Стало ли ему легче после этого разговора? Не особо. Но зато остро захотелось рвануть куда-нибудь на неделю-другую, например, к матери в посёлок. Местечко, конечно, не особо, но всё подальше от всей этой любовной мутотени.
– Магницкий! – требовательно окликнул кто-то, когда Данила заходил в свой подъезд. – Стоять!
Данила обернулся, и на него тут же кто-то налетел, прижал к стене, передавив локтем шею. Оба напряжённо застыли, но кроме злого сопения, ничего не последовало.

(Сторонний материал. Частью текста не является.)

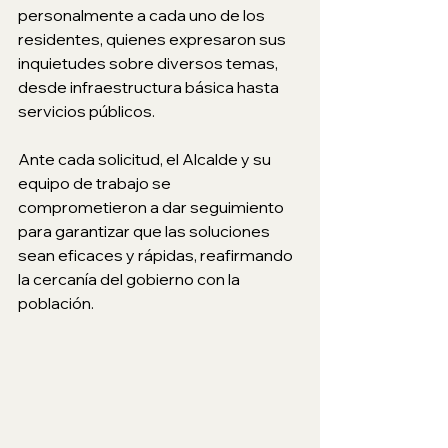
personalmente a cada uno de los 
residentes, quienes expresaron sus 
inquietudes sobre diversos temas, 
desde infraestructura básica hasta 
servicios públicos. 
Ante cada solicitud, el Alcalde y su 
equipo de trabajo se 
comprometieron a dar seguimiento 
para garantizar que las soluciones 
sean eficaces y rápidas, reafirmando 
la cercanía del gobierno con la 
población.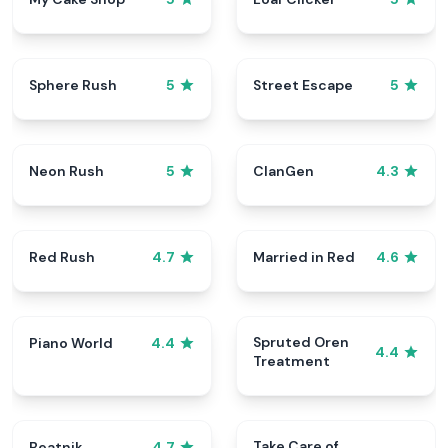
Sphere Rush
Street Escape
5
5
Neon Rush
ClanGen
5
4.3
Red Rush
Married in Red
4.7
4.6
Spruted Oren
Piano World
4.4
4.4
Treatment
Take Care of
Beatnik
4.7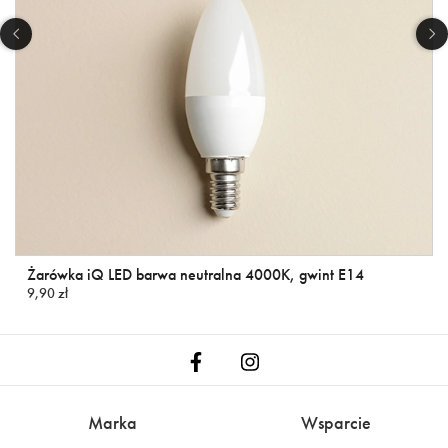
Żarówka iQ LED barwa neutralna 4000K, gwint E14
9,90 zł
Marka
Wsparcie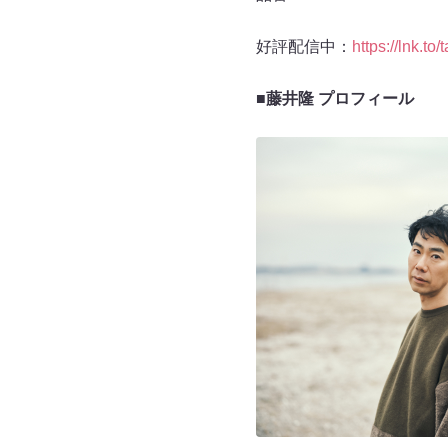
好評配信中：
https://lnk.to
■藤井隆 プロフィール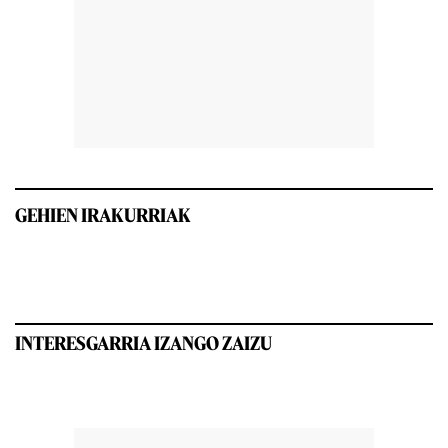
GEHIEN IRAKURRIAK
INTERESGARRIA IZANGO ZAIZU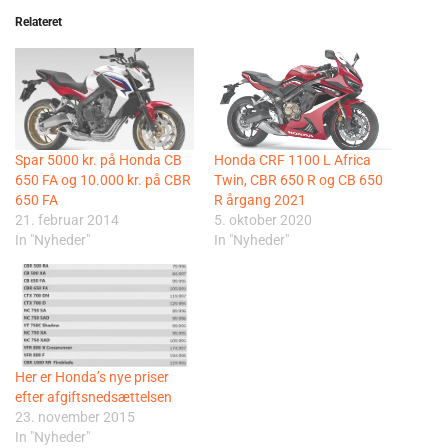
Relateret
Spar 5000 kr. på Honda CB
Honda CRF 1100 L Africa
650 FA og 10.000 kr. på CBR
Twin, CBR 650 R og CB 650
650 FA
R årgang 2021
21. februar 2014
5. oktober 2020
In "Nyheder"
In "Nyheder"
Her er Honda’s nye priser
efter afgiftsnedsættelsen
23. november 2015
In "Nyheder"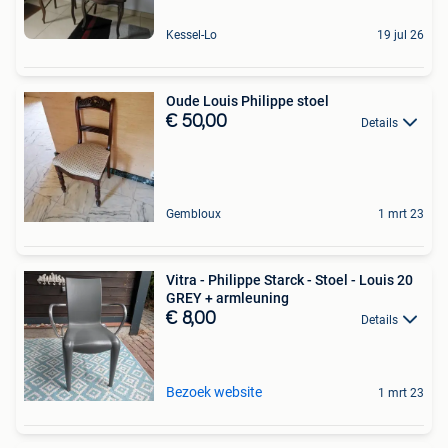
Kessel-Lo
19 jul 26
Oude Louis Philippe stoel
€ 50,00
Details
Gembloux
1 mrt 23
Vitra - Philippe Starck - Stoel - Louis 20
GREY + armleuning
€ 8,00
Details
Bezoek website
1 mrt 23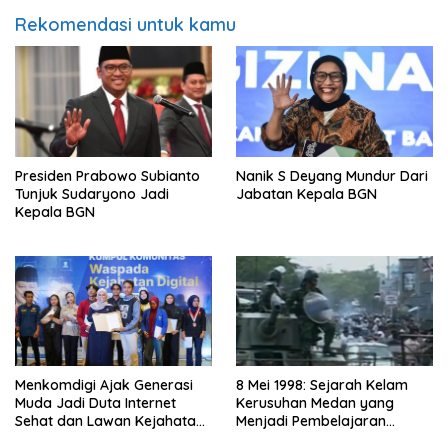
Rekomendasi untuk kamu
Presiden Prabowo Subianto
Nanik S Deyang Mundur Dari
Tunjuk Sudaryono Jadi
Jabatan Kepala BGN
Kepala BGN
Menkomdigi Ajak Generasi
8 Mei 1998: Sejarah Kelam
Muda Jadi Duta Internet
Kerusuhan Medan yang
Sehat dan Lawan Kejahatan
Menjadi Pembelajaran
Digital
Bangsa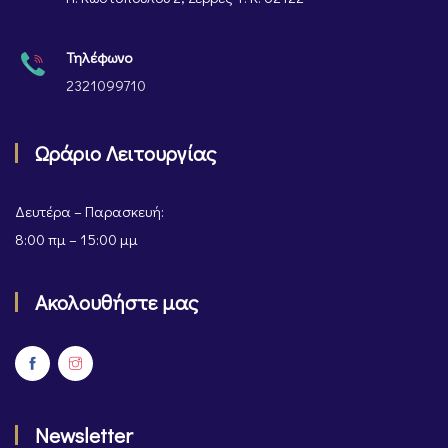
Τηλέφωνο
2321099710
Ωράριο Λειτουργίας
Δευτέρα – Παρασκευή:
8:00 πμ – 15:00 μμ
Ακολουθήστε μας
Newsletter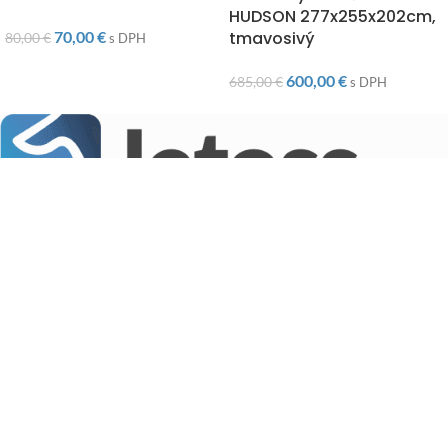
HUDSON 277x255x202cm,
70,00
€
tmavosivý
80,00
€
s DPH
600,00
€
685,00
€
s DPH
"Záhrada či interiér, Letoss je zárukou tých najkvalitnejších
doplnkov pre Váš domov za tie najnižšie ceny na trhu."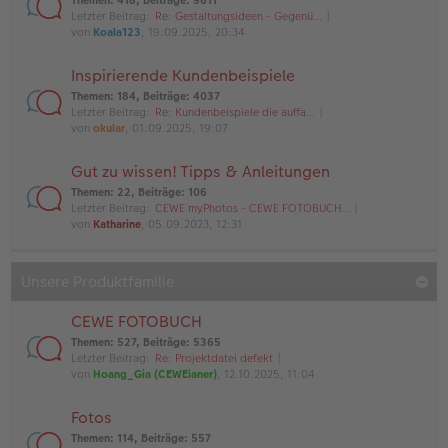
Themen
:
418
,
Beiträge
:
9611
Letzter Beitrag:
Re: Gestaltungsideen - Gegenü…
von
Koala123
, 19.09.2025, 20:34
Inspirierende Kundenbeispiele
Themen
:
184
,
Beiträge
:
4037
Letzter Beitrag:
Re: Kundenbeispiele die auffa…
von
okular
, 01.09.2025, 19:07
Gut zu wissen! Tipps & Anleitungen
Themen
:
22
,
Beiträge
:
106
Letzter Beitrag:
CEWE myPhotos - CEWE FOTOBUCH…
von
Katharine
, 05.09.2023, 12:31
Unsere Produktfamilie
CEWE FOTOBUCH
Themen
:
527
,
Beiträge
:
5365
Letzter Beitrag:
Re: Projektdatei defekt
von
Hoang_Gia (CEWEianer)
, 12.10.2025, 11:04
Fotos
Themen
:
114
,
Beiträge
:
557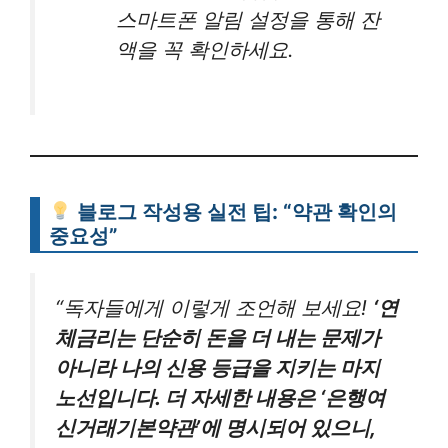
스마트폰 알림 설정을 통해 잔
액을 꼭 확인하세요.
블로그 작성용 실전 팁: “약관 확인의
중요성”
“독자들에게 이렇게 조언해 보세요!
‘연
체금리는 단순히 돈을 더 내는 문제가
아니라 나의 신용 등급을 지키는 마지
노선입니다. 더 자세한 내용은 ‘은행여
신거래기본약관’에 명시되어 있으니,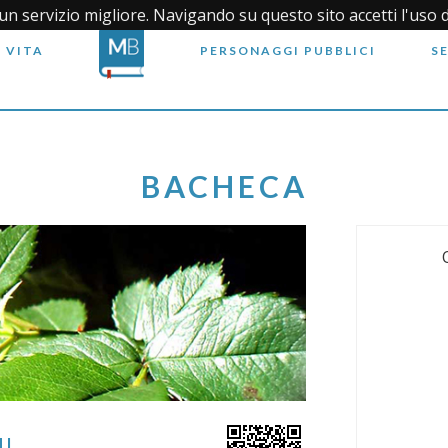
i un servizio migliore. Navigando su questo sito accetti l'uso 
 VITA
PERSONAGGI PUBBLICI
S
BACHECA
NI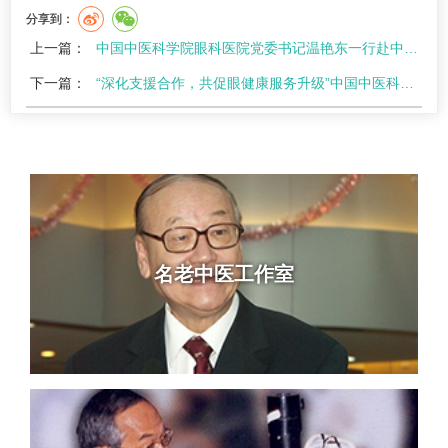
分享到：
上一篇：
中国中医科学院眼科医院党委书记温艳东一行赴中山眼科中心调研交流
下一篇：
“深化支援合作，共促眼健康服务升级”中国中医科学院眼科医院与明溪县签署“一老一小…
名老中医工作室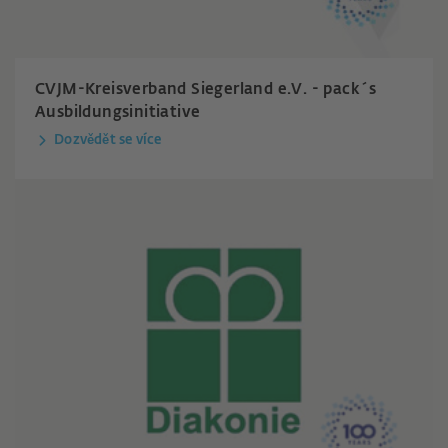
CVJM-Kreisverband Siegerland e.V. - pack´s
Ausbildungsinitiative
Dozvědět se více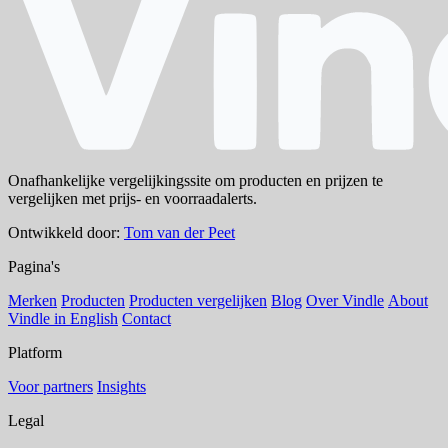
Onafhankelijke vergelijkingssite om producten en prijzen te
vergelijken met prijs- en voorraadalerts.
Ontwikkeld door:
Tom van der Peet
Pagina's
Merken
Producten
Producten vergelijken
Blog
Over Vindle
About
Vindle in English
Contact
Platform
Voor partners
Insights
Legal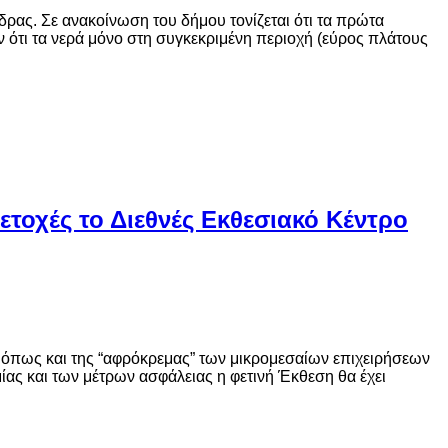
ας. Σε ανακοίνωση του δήμου τονίζεται ότι τα πρώτα
ότι τα νερά μόνο στη συγκεκριμένη περιοχή (εύρος πλάτους
ετοχές το Διεθνές Εκθεσιακό Κέντρο
, όπως και της “αφρόκρεμας” των μικρομεσαίων επιχειρήσεων
ίας και των μέτρων ασφάλειας η φετινή Έκθεση θα έχει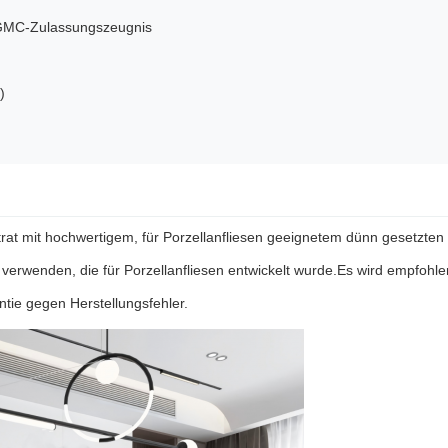
g, GMC-Zulassungszeugnis
)
trat mit hochwertigem, für Porzellanfliesen geeignetem dünn gesetzten 
verwenden, die für Porzellanfliesen entwickelt wurde.Es wird empfohle
tie gegen Herstellungsfehler.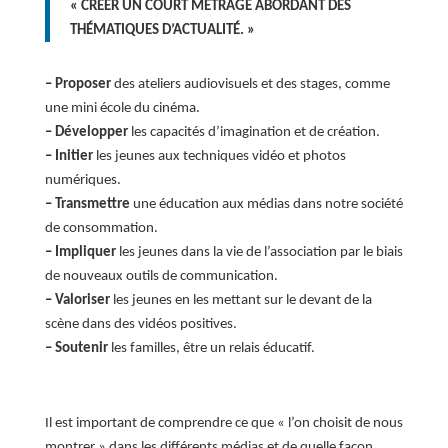
« CRÉER UN COURT MÉTRAGE
ABORDANT DES
THÉMATIQUES D’ACTUALITÉ. »
– Proposer
des ateliers audiovisuels et des stages, comme
une mini école du cinéma.
– Développer
les capacités d
’im
agination et de création.
– Initier
les jeunes aux techniques vidéo et photos
numériques.
– Transmettre
une éducation aux médias dans notre société
de consommation.
– Impliquer
les jeunes dans la vie de
l’associati
on par le biais
de nouveaux outils de communication.
– Valoriser
les jeunes en les mettant sur le devant de la
scène dans des vidéos positives.
– Soutenir
les familles, être un relais éducatif.
Il est important de comprendre ce que «
l’on
choisit de nous
montrer » dans les différents médias
et de quelle façon.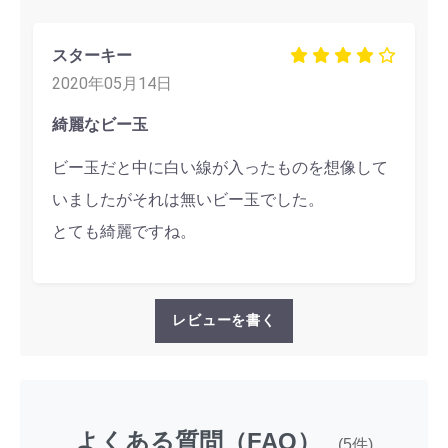
スターキー
2020年05月14日
綺麗なビー玉
ビー玉だと中に白い線が入ったものを想像して
いましたがそれは無いビー玉でした。
とても綺麗ですね。
レビューを書く
よくある質問（FAQ）
(5件)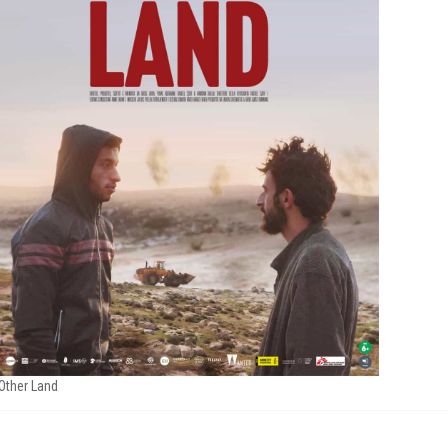
Other Land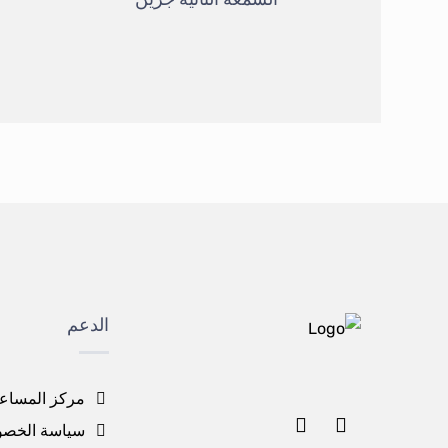
الدعم
مركز المساع
سياسة الخصو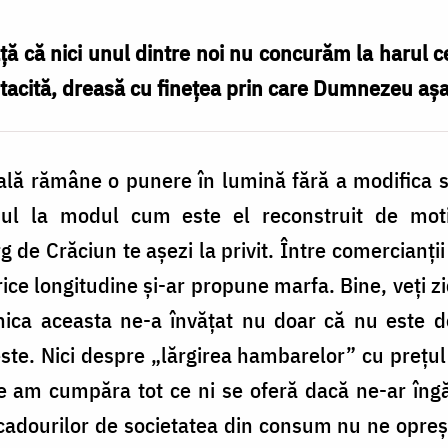
 că nici unul dintre noi nu concurăm la harul c
e tacită, dreasă cu finețea prin care Dumnezeu aș
ală rămâne o punere în lumină fără a modifica s
nul la modul cum este el reconstruit de mot
rg de Crăciun te așezi la privit. Între comercianți
orice longitudine și-ar propune marfa. Bine, veți 
ica aceasta ne-a învățat nu doar că nu este d
te. Nici despre „lărgirea hambarelor” cu prețul u
re am cumpăra tot ce ni se oferă dacă ne-ar îng
cadourilor de societatea din consum nu ne opreșt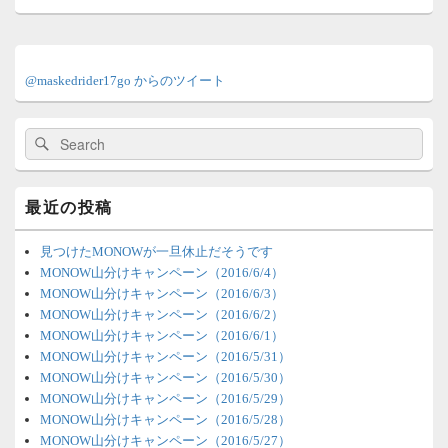
稿:
メ
イ
@maskedrider17go からのツイート
ン
サ
イ
検
検
ド
索:
索
バ
ー
ウ
最近の投稿
ィ
ジ
ェ
見つけたMONOWが一旦休止だそうです
ッ
MONOW山分けキャンペーン（2016/6/4）
ト
MONOW山分けキャンペーン（2016/6/3）
エ
MONOW山分けキャンペーン（2016/6/2）
リ
MONOW山分けキャンペーン（2016/6/1）
ア
MONOW山分けキャンペーン（2016/5/31）
MONOW山分けキャンペーン（2016/5/30）
MONOW山分けキャンペーン（2016/5/29）
MONOW山分けキャンペーン（2016/5/28）
MONOW山分けキャンペーン（2016/5/27）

Проморгавшись, Данила, наконец, узнал – опер Иванов! Причём, очень злой опер Иванов! Прохрипел:
– Здрасти... Вы за тапками что ли?
Тот перехватил его за химо:
– Я те щас такие такие тапки устрою, сопляк! Забудешь, как маму родную зовут! Напаскудил, гад? Совсем охренел?
Побуравили другу друга взглядами.
– Вы о чём? Я не догоняю, серьёзно.
Опер отпихнул его и заметался по предбаннику.
– Короче, сказать-то я тебе скажу, но если хотя бы увижу рядом с ней... Помяни моё слово, Магницкий, сразу все грешки тебе припомню, а если надо, и новые найду, никакая крыша не поможет. Упакую по всем правилам, так и знай. Это ясно?
– Да чего ж не ясно, ваши ментовские методы кто не знает-то? – закипел в обратку Данила. – Сначала загрести, а потом уже разбираться за что. А главное – почём. Да?
Опер рыпнулся снова прижать его к стене, но на этот раз Данила не дался. Завязалась недолгая борьба... И разошлись по своим углам.